TEXTE À LIRE —
Afin de réaliser cet objectif, il a indiqué que deux types d'actions avaient été engagés. Certaines tendaient à améliorer le recouvrement, qu'il s'agisse d'un meilleur pilotage des services, de la mise en place de poursuites mieux graduées ou d'une dématérialisation des échanges avec les huissiers de justice, les juridictions et les banques. Les autres actions avaient pour objet de développer l'offre de service, qu'il s'agisse de la généralisation du télépaiement, de l'amélioration de l'accueil téléphonique ou des encouragements au paiement volontaire dans les trente jours.

M. Dominique Lamiot a précisé que toutes ces actions étaient en cours de réalisation. Ainsi, les timbres fiscaux dématérialisés étaient en cours d'expérimentation dans 18 bureaux de tabac où les contrevenants avaient désormais la possibilité de payer directement leur contravention, le buraliste procédant alors à un télépaiement via Internet et à l'émission d'un justificatif du paiement.

EXTRAIT DES DONNÉES —
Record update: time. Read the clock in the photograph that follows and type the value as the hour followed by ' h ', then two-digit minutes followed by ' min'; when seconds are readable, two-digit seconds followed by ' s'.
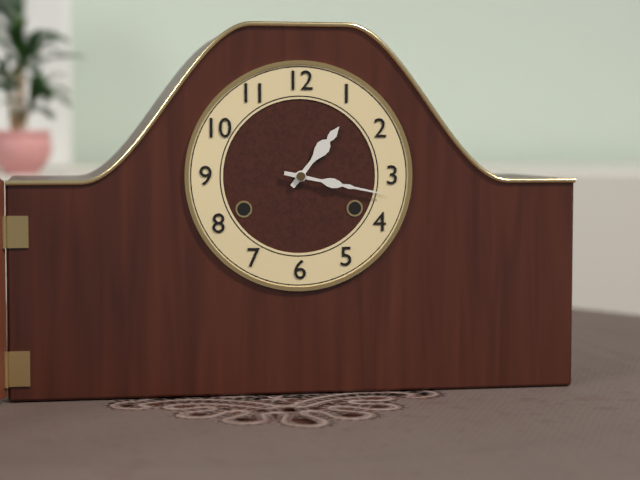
1 h 17 min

CONSIGNE — Pourriez-vous réécrire le passage du texte sur le recouvrement allant de "M. Dominique Lamiot" jusqu'à "justificatif du paiement." inclus, en remplaçant "bureaux de tabac" par "points de vente" ?

RÉPONSE —
M. Dominique Lamiot a précisé que toutes ces actions étaient en cours de réalisation. Ainsi, les timbres fiscaux dématérialisés étaient en cours d'expérimentation dans 18 points de vente où les contrevenants avaient désormais la possibilité de payer directement leur contravention, le buraliste procédant alors à un télépaiement via Internet et à l'émission d'un justificatif du paiement.